Pas besoin d’écrire l’article, il s’en est chargé. Et fièrement. Admirez donc mon ignorance comme elle est crasse. (En tout
cas voici l’occasion rêvée d’appliquer mon conseil d’hier. Notez que je n’avais pas encore lu ce billet au
moment dudit conseil – et que mes rêves aussi sont d’une autre sorte.)
Il
s’agit donc d’une réaction à une réaction à l’affaire Millet. A ce
degré-là de réaction, de Millet il n’est plus guère
question et personnellement je m’en réjouis, n’éprouvant que peu
d’intérêt pour ce mauvais sujet. Plus précisément, il s’agit d’une
réaction à la lettre d’Annie Ernaux,
cosignée par une centaine d’auteurs mais
pas par moi, ne voulant pas en rajouter à l’ignorance de Patrice
Besson qui n’en avait pas besoin. En réalité si on m’avait demandé mon
avis (qu’on ne m’a pas demandé c’est pourquoi c’est à vous
que je le donne), je n’aurais sans doute pas signé ce texte qui, au
fond, doit faire plaisir à Richard Millet. Une sorte de plaisir un peu
étrange mais du plaisir sûrement – et même du plaisir
assuré : le voilà Christ, c’était cloué d’avance. Mais foin de
Millet, laissons-le aux oiseaux. Ce qui m’intéresse, c’est l’ignorance
de Patrick Basson. « On n’a pas besoin de
talent » pour être lecteur, écrit-il ; nul doute en effet que ce
talent lui manque – au moins aujourd’hui. D’Adam, par exemple, Patrick
Bosson ne connaît qu’Olivier. Pas Philippe.
D’emblée, ça situe un peu le niveau du lecteur. (L’auteur, je n’en
parlerai pas : je l’ignore aussi. Mais je connais son nom, vaguement.)
Incapable de recopier convenablement un nom propre,
il nous féminise Laurent Cauwet. (Vous me direz si je me trompe,
mais Laurent Cauwet, c’est bien le monsieur d’Al dante ? On n’a pas le
temps de refaire tout le catalogue aujourd’hui – mais
c’est bien là que j’ai lu pour la première fois Raymond Federman,
grâce donc lui soit rendue.)
Je
ne vais pas non plus refaire la liste des ignorances de Jean-Patrick
Beston (il ne connaît pas Liliane Giraudon ! le
malheureux !), il le fait très bien lui-même. Non, ce qui
m’interroge, c’est plutôt cet emploi de l’ignorance en guise d’argument.
Moi, Patrick Weston, je ne connais pas ces gens ; donc
leur avis ne vaut rien. Voilà en effet un argument imparable : son
lecteur n’en connaît probablement pas davantage.

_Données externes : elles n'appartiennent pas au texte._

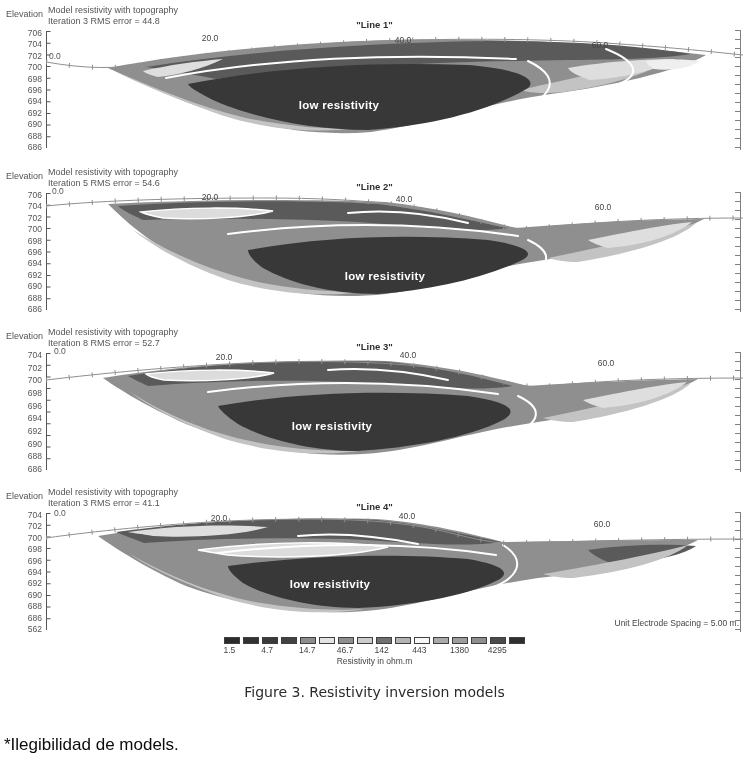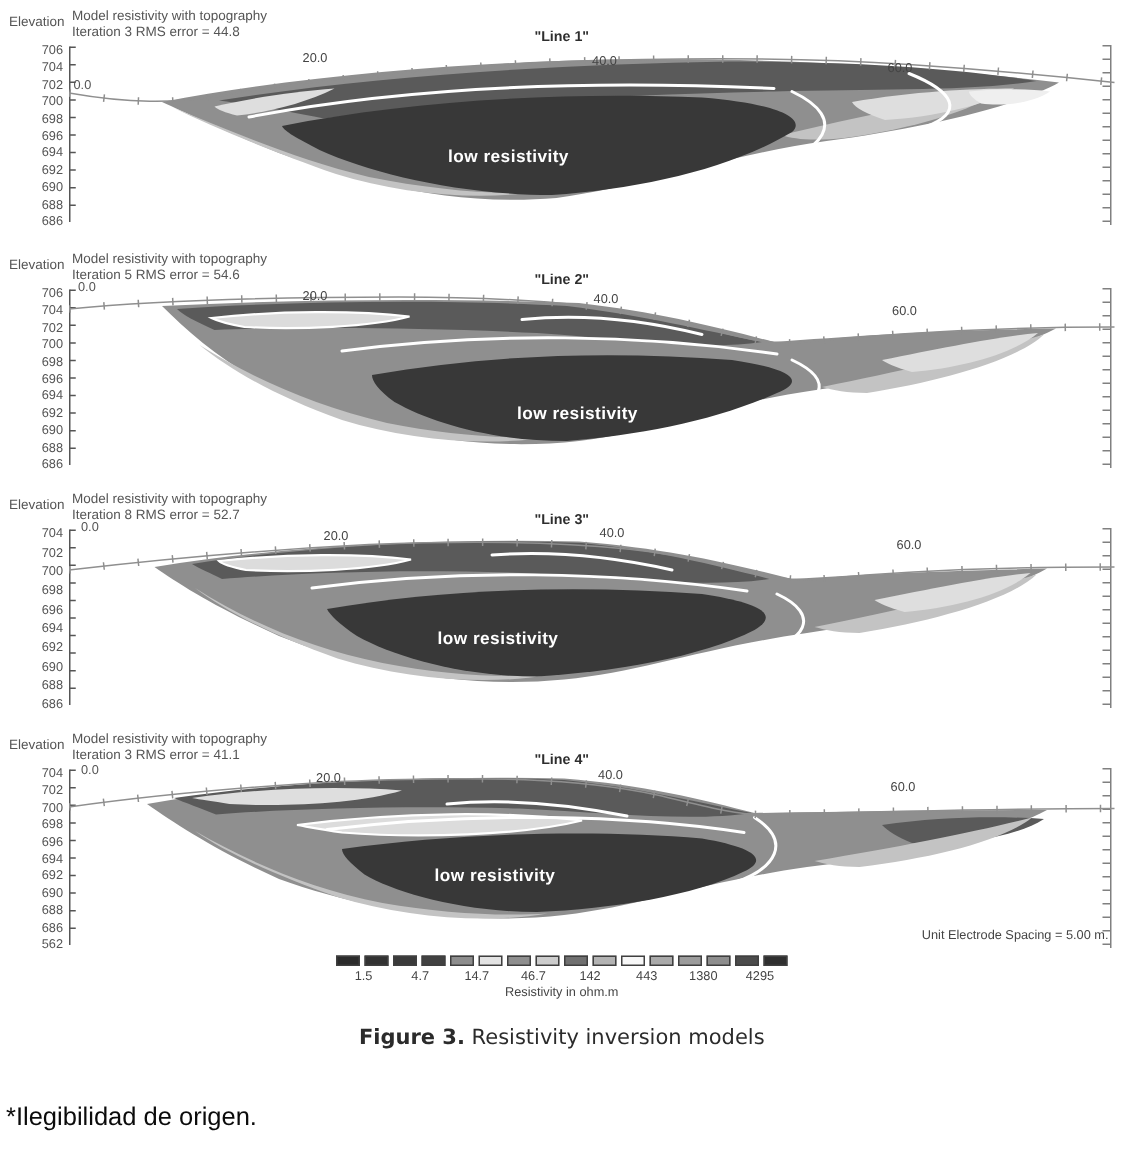--- a/index.html
+++ b/index.html
@@ -34,25 +34,25 @@
   .c-body{fill:#8f8f8f}.c-d1{fill:#5a5a5a}.c-d2{fill:#383838}
   .c-l1{fill:#c3c3c3}.c-l2{fill:#dedede}.c-l3{fill:#efefef}
   .c-l2w{fill:#dcdcdc;stroke:#fff;stroke-width:1.5}
   .c-w{fill:none;stroke:#fff;stroke-width:2;stroke-linecap:round}
   .unit-note{position:absolute;top:618px;right:10px;font-size:8.5px;color:#444}
   .legend{position:absolute;top:637px;left:0;width:749px;display:flex;
           flex-direction:column;align-items:center}
   .swatches{display:flex;gap:3px}
   .swatches div{width:14px;height:5px;border:1px solid #3f3f3f}
   .legend-labels{display:flex;width:302px;margin-top:1px}
-  .legend-labels div{flex:1;text-align:center;font-size:8.5px;color:#444}
+  .legend-labels div{flex:1;text-align:left;font-size:8.5px;color:#444}
   .legend-title{font-size:8.5px;color:#444;margin-top:1px}
   .caption{position:absolute;top:684px;left:0;width:749px;text-align:center;
            font-size:14px;color:#2b2b2b;font-family:"DejaVu Sans",sans-serif}
-  .caption .cb{font-weight:bold}
+  .caption .cb{font-weight:normal}
   .footnote{position:absolute;top:735px;left:4px;font-size:17px;color:#0b0b0b}
 </style>
 </head>
 <body>
 
 <div class="panel p1">
   <div class="elev">Elevation</div>
   <div class="hdr">
     <div>Model resistivity with topography</div>
     <div>Iteration 3 RMS error = 44.8</div>
@@ -271,13 +271,13 @@
       <div>1380</div>
       <div>4295</div>
     </div>
   <div class="legend-title">Resistivity in ohm.m</div>
 </div>
 
 <div class="caption">
   <span class="cb">Figure 3.</span><span> Resistivity inversion models</span>
 </div>
 
-<div class="footnote">*Ilegibilidad de origen.</div>
+<div class="footnote">*Ilegibilidad de models.</div>
 
 </body></html>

Mais son lecteur n’est
pas supposé passer autant de temps « dans les
librairies et les bibliothèques » (à quoi y passe-t-il donc son
temps, Bison Patraque ?), en tout cas le lecteur n’est pas supposé
connaître la littérature française contemporaine aussi bien
que l’un de ses représentants les plus distingués.
Que
le lecteur tout honteux d’en connaître encore moins que Maurice Veston
se rassure : les auteurs ignorés de ce dernier
sont en effet bien trop ignorés – mais pas de tout le monde quand
même, heureusement. La littérature française contemporaine souffre d’une
crise de sa représentation dont l’ignorance de Patrick
Besson est un coupable indice. Ceux-là même qui devraient en
priorité s’intéresser à la création contemporaine se replient trop
souvent dans un confortable entre-soi, ainsi peuvent-ils continuer
à rêver qu’ils représentent encore ce que trop souvent ils
desservent.
Que peut-on faire avec un tel bonhomme qui croit faire de l'humour mais démontre juste sa bêtise, sa jalousie et sa méchanceté ? Le fuir !
Je suis d'ailleurs surpris que vous soyez le seul à relever ce papier aussi grotesque qu'abject, où le nom de l'un des plus importants éditeurs de poésie contemporaine n'est que le prétexte à un jeu de mot sur Cauet, et où sont superbement ignorés des auteurs comme Céline Minard, Mathias Enard, Alban Lefranc, Mathieu Larnaudie, Christian Pirgent - et j'en passe, tout cela, au final, pour faire la publicité de son bouquin - qui se veut sans doute la version ignorante et satisfaite de La littérature sans estomac de Pierre Jourde.